In the 1800s, people thought differently about prices of real estate, preferring to talk of “land prices” rather than “home prices.” But they were just as lured by speculative excitement as we are today.
The way in which people use words and the interpretation of those words has changed over time. For example, prompted by suspicions about bubble-thinking about home prices in recent years, I did a Google Ngram search for “home prices.” I was surprised to see that in the 1800s home prices were talked about frequently, but this 2-gram often referred to prices of commodities in the home country, as opposed to foreign prices of the same commodities. People thought differently about prices of real estate, preferring to talk of “land prices” rather than “home prices.” But they were just as lured by speculative excitement as we are today.
Google Books Ngrams Viewer also allows one to see a selection of the books that were used to come up with the ngrams counts. This is very helpful. Searching selectively for the 2-gram “land prices” during the severe recession of 1837-1840 that followed a speculative boom in U.S. land prices revealed that people were just as speculative about land prices then as we are today when discussing stock prices, crypto prices, or housing prices. To understand what they were thinking, it helps to hear them talking. I found through that search an 1839 historical novel about land speculation by Hannah Bowen Allen, Farmer Housten and the Speculator: A New England Tale. A search of digital news sources revealed that the book is quite forgotten today. However, I enjoyed reading it, for it showed me that human speculative impulses at the time were in some ways from a different world and in other ways completely familiar.

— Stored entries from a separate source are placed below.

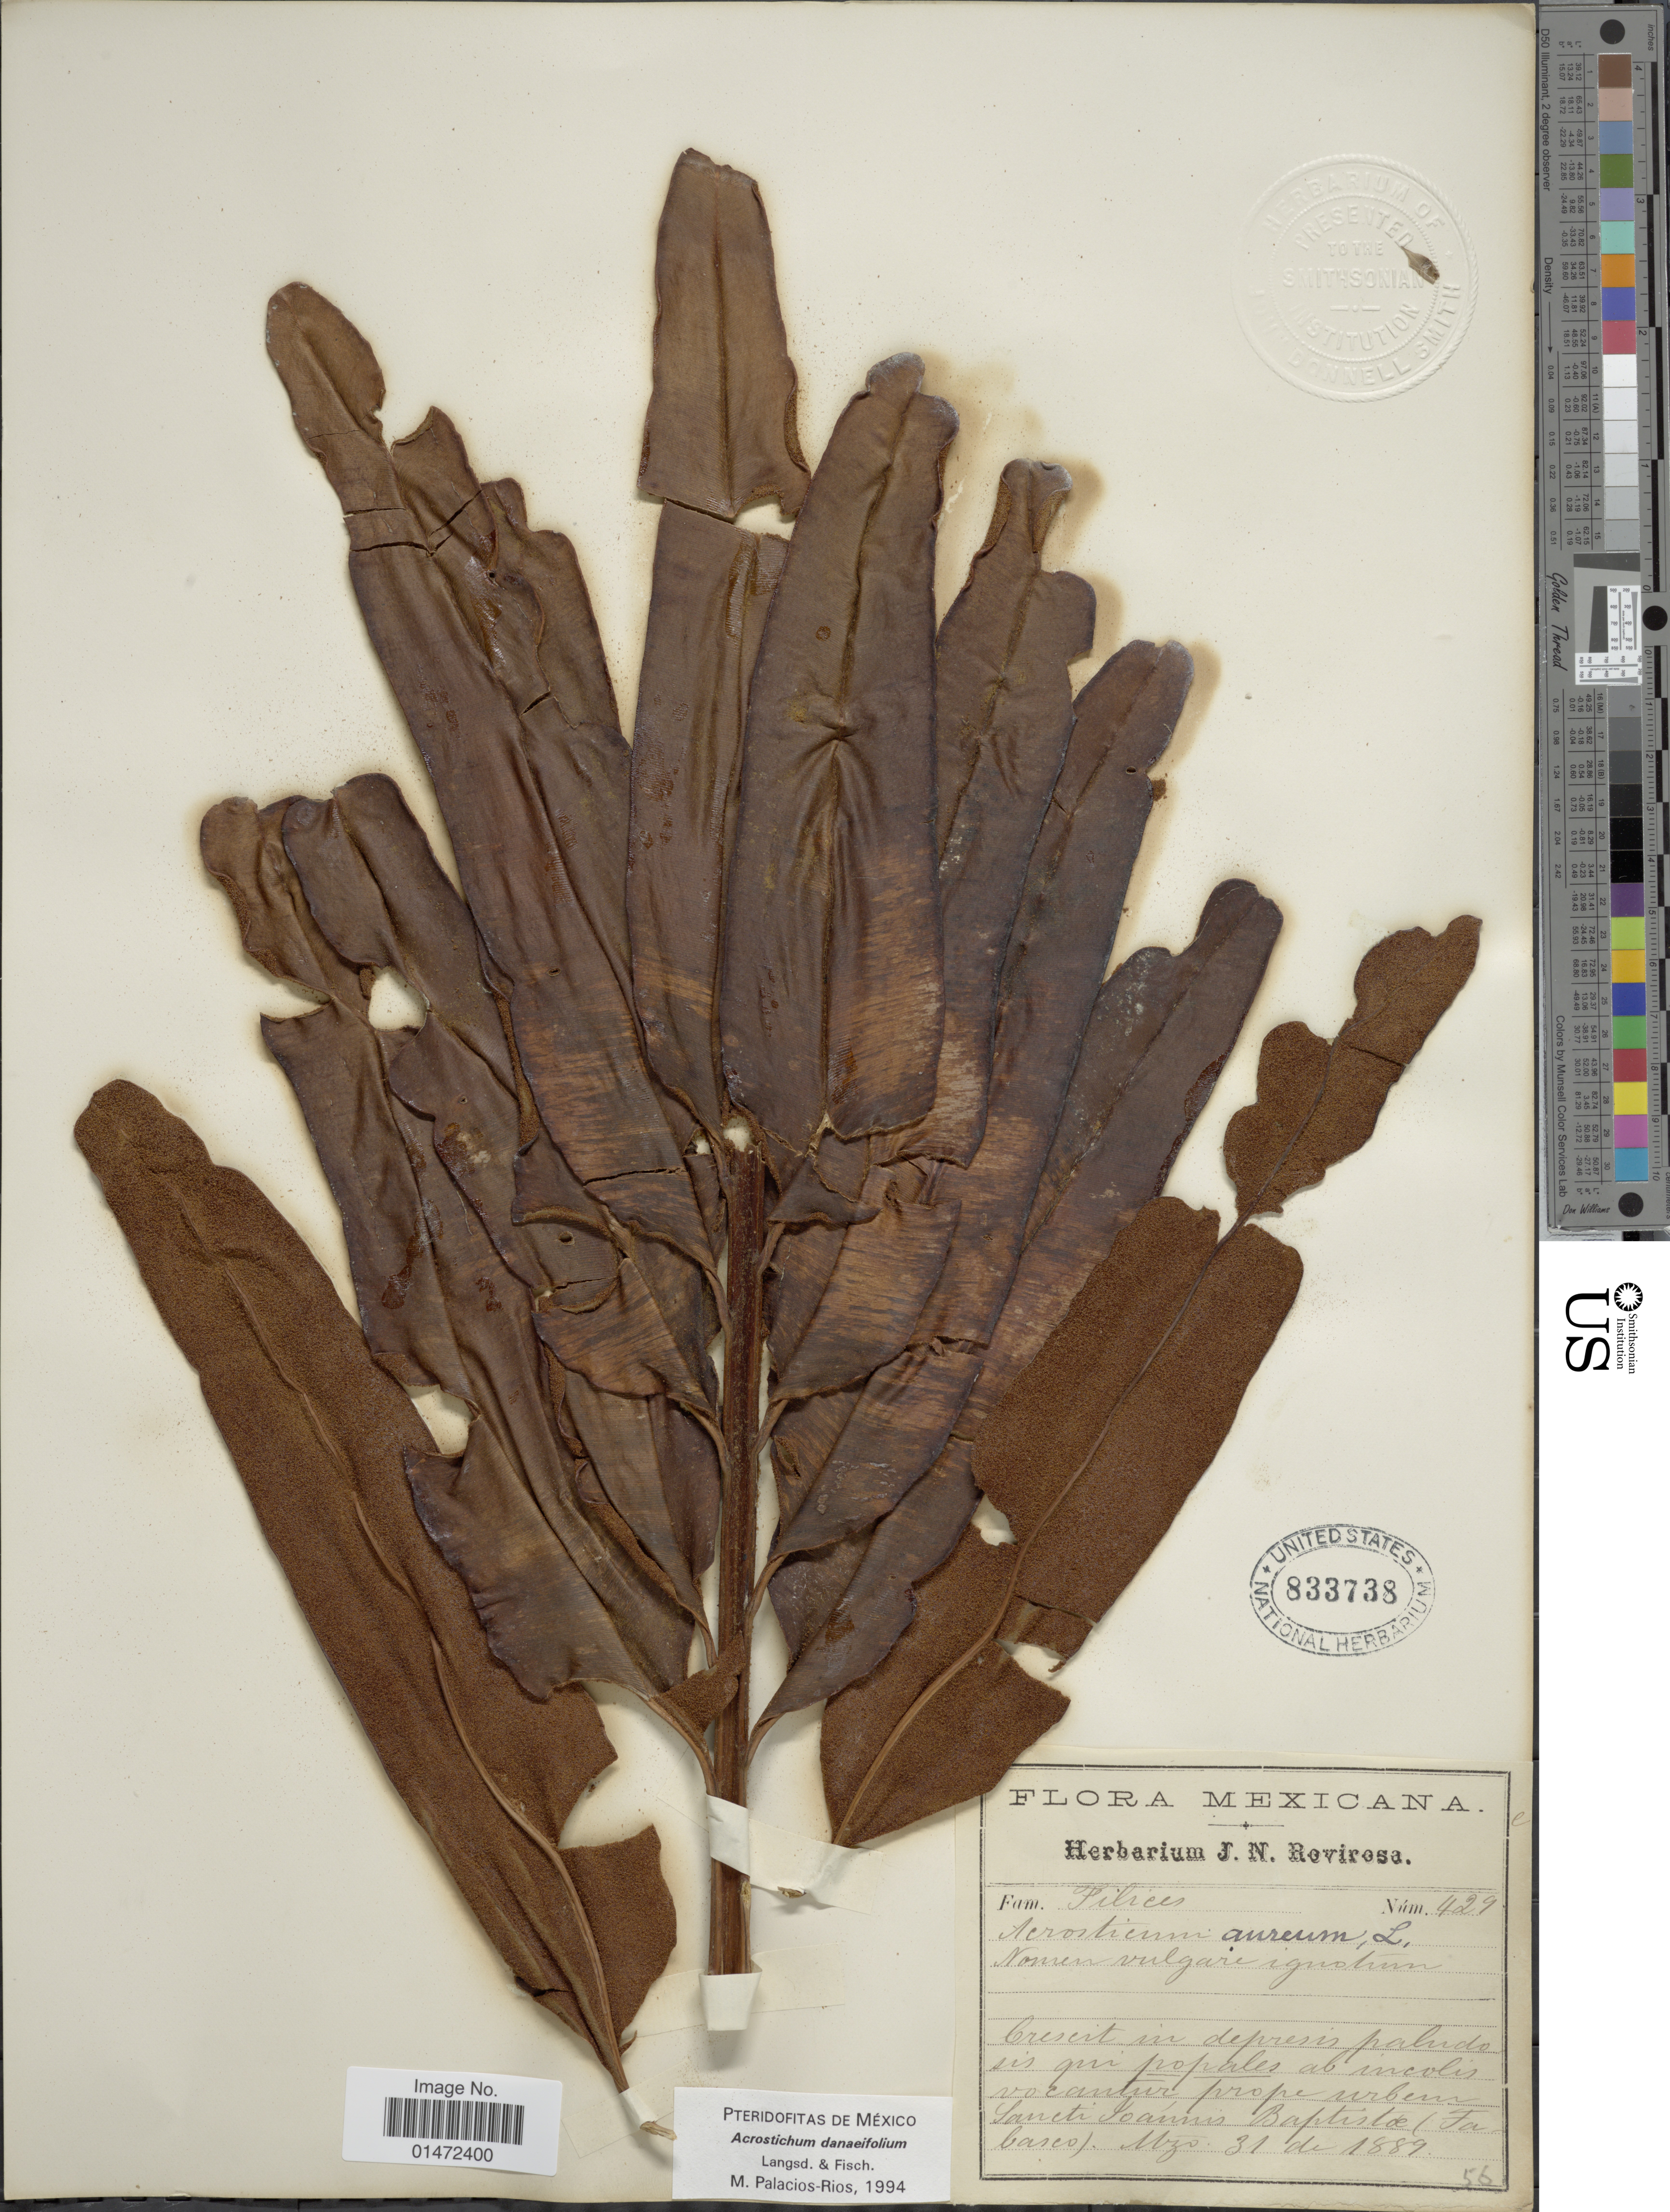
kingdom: Plantae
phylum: Tracheophyta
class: Polypodiopsida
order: Polypodiales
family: Pteridaceae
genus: Acrostichum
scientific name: Acrostichum danaeifolium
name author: Langsd. & Fisch.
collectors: ex herb. J.N. Rovirosa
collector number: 429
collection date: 1889-03-31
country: Mexico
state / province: Tabasco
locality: Crescit in depresis paludosis qui popales ab incolis vocatur, prope urbem Sancti Ioannis Baptistae (Tabasco)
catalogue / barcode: US 833738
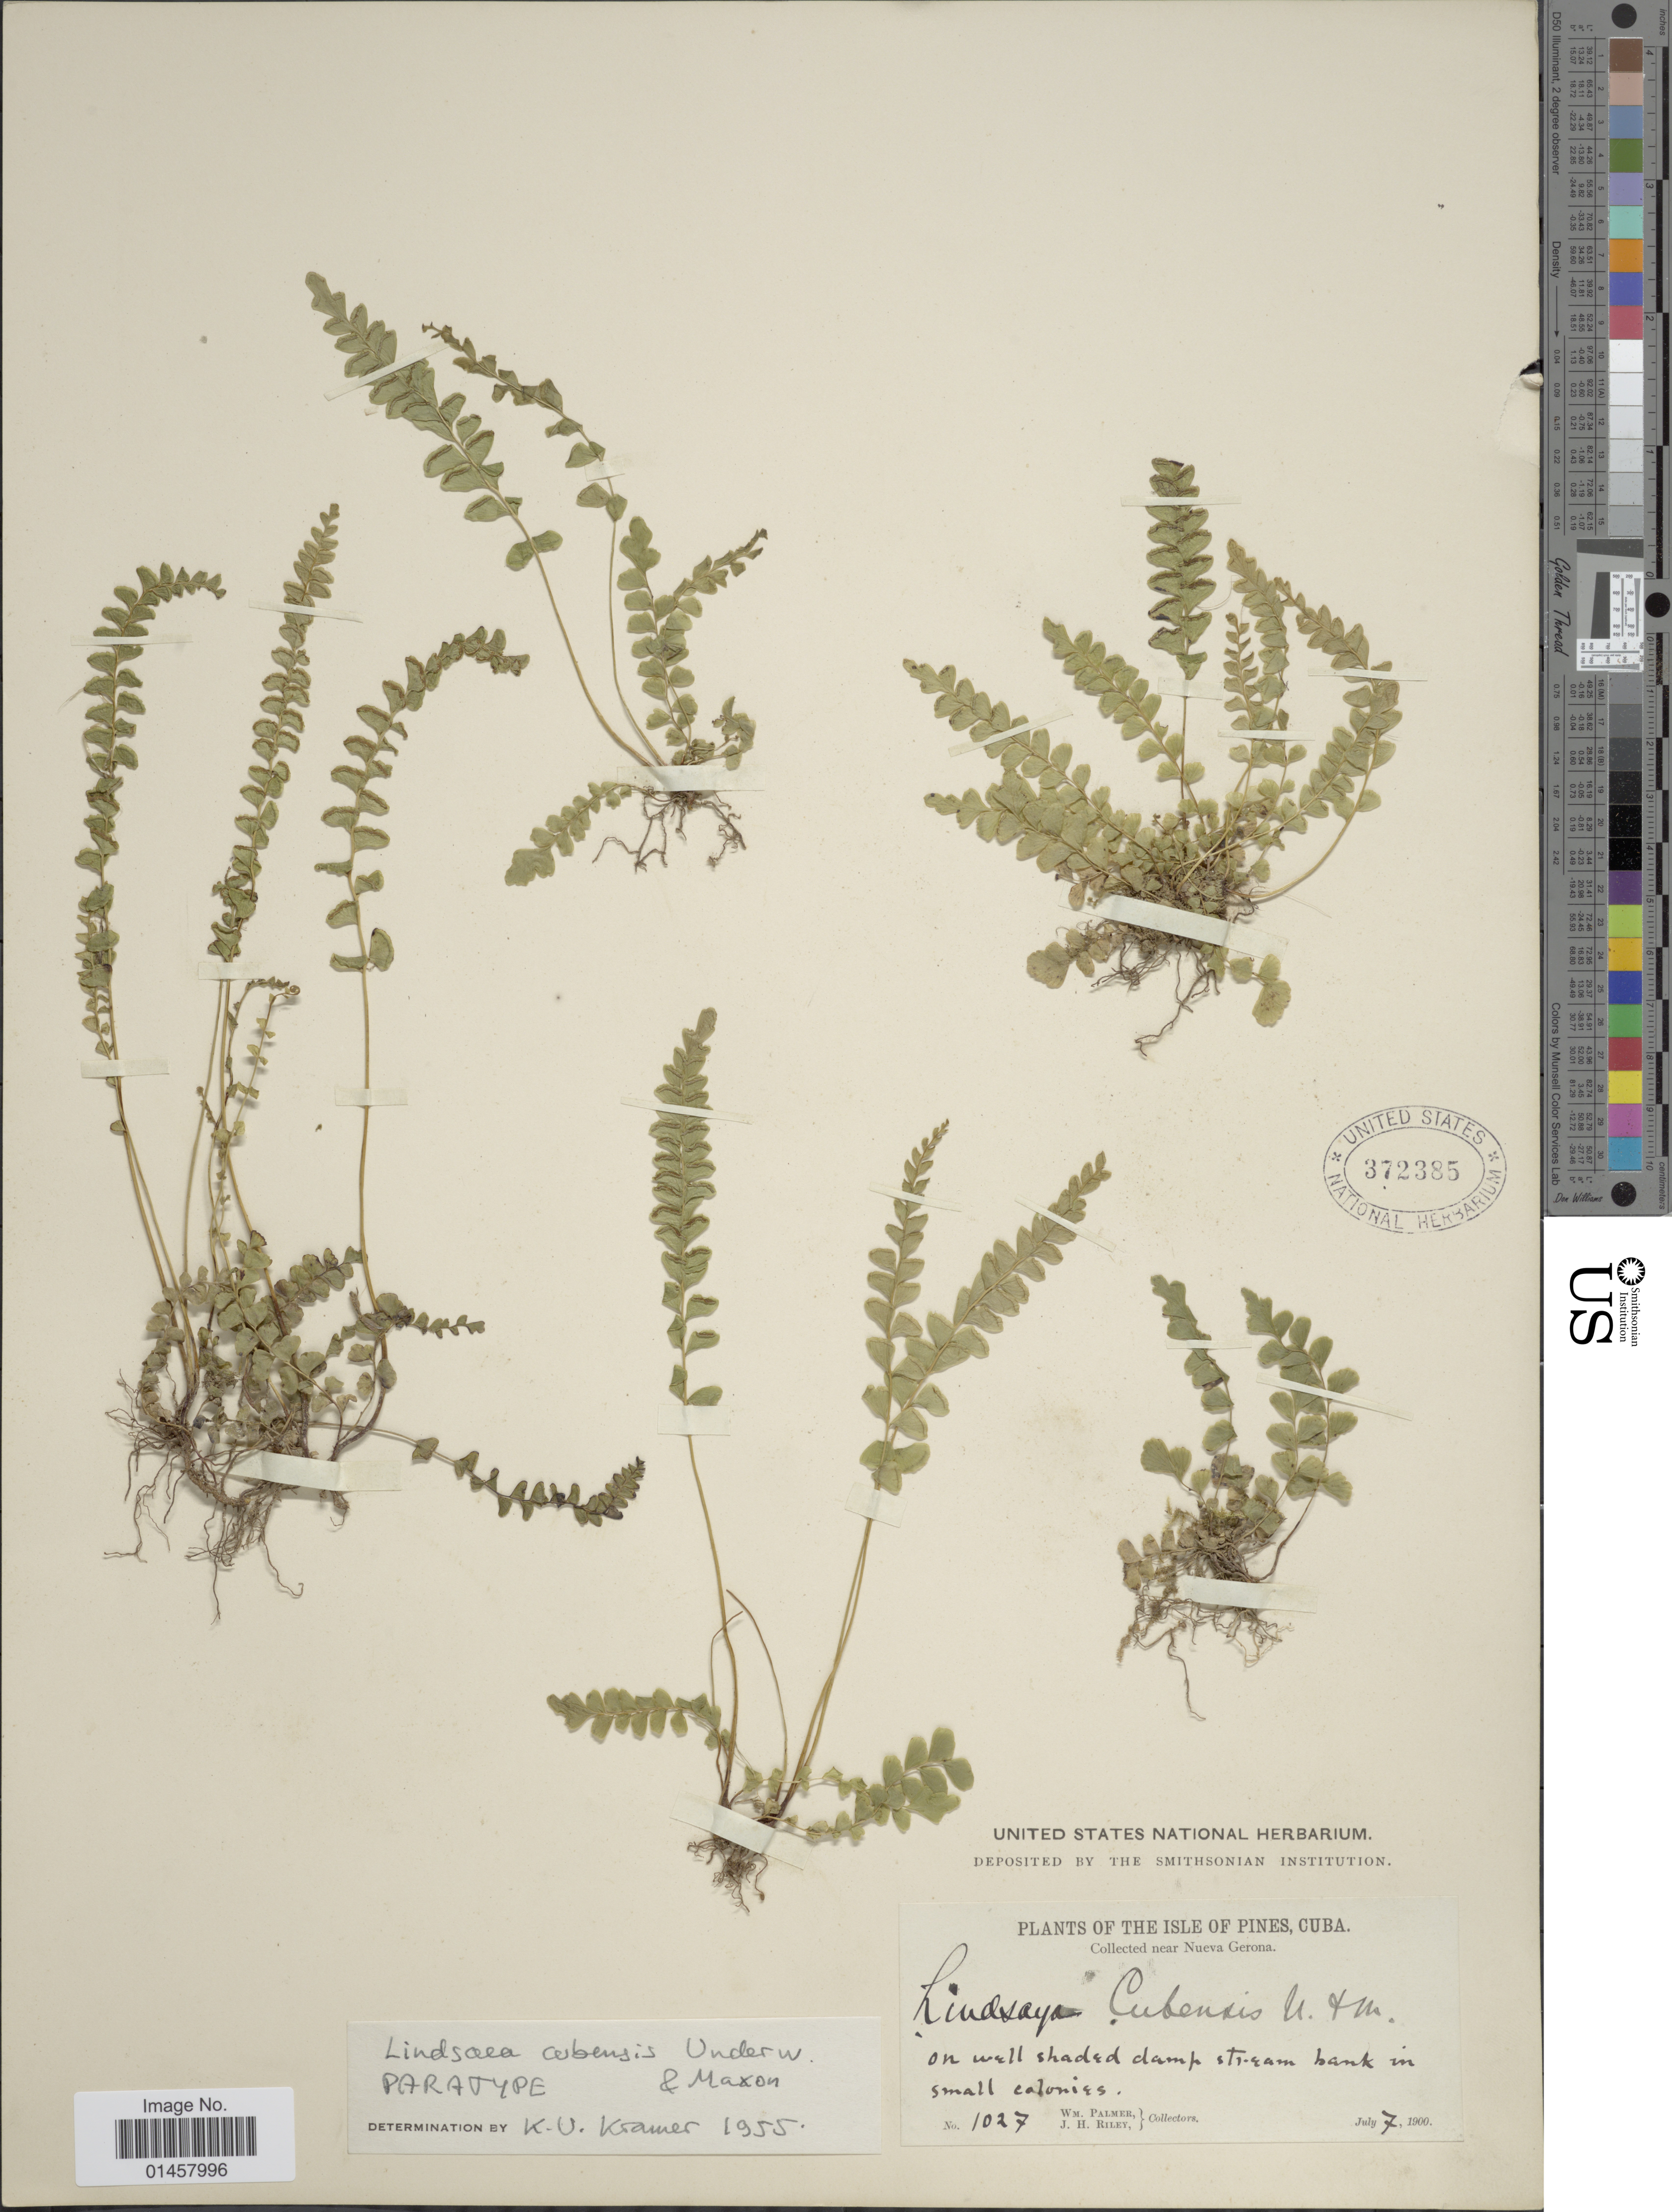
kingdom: Plantae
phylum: Tracheophyta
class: Polypodiopsida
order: Polypodiales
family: Lindsaeaceae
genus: Lindsaea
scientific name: Lindsaea cubensis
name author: Underw. & Maxon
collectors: W. Palmer & J. H. Riley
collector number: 1027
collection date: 1900-07-07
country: Cuba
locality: Isle of Pines, near Nueva Gerona,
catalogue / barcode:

This newfound digitization has profoundly changed my access to historical economic research, with the help of search engines and student research assistants who searched and read digitized historical news sources such as Google Ngrams. Having the ability to search extensively in news reports and letters to the editor and self-help advice columns and then actually being able to read the original text is a bit like going back in a time machine with my student assistants. In effect, it is like asking people living at previous turning points in history what they were doing and why—and, in the process, understanding their perspectives on others’ thinking at the time.
This research method will be even better in the future as digitization and metadata become more inclusive and as search engines and machine learning techniques get even better.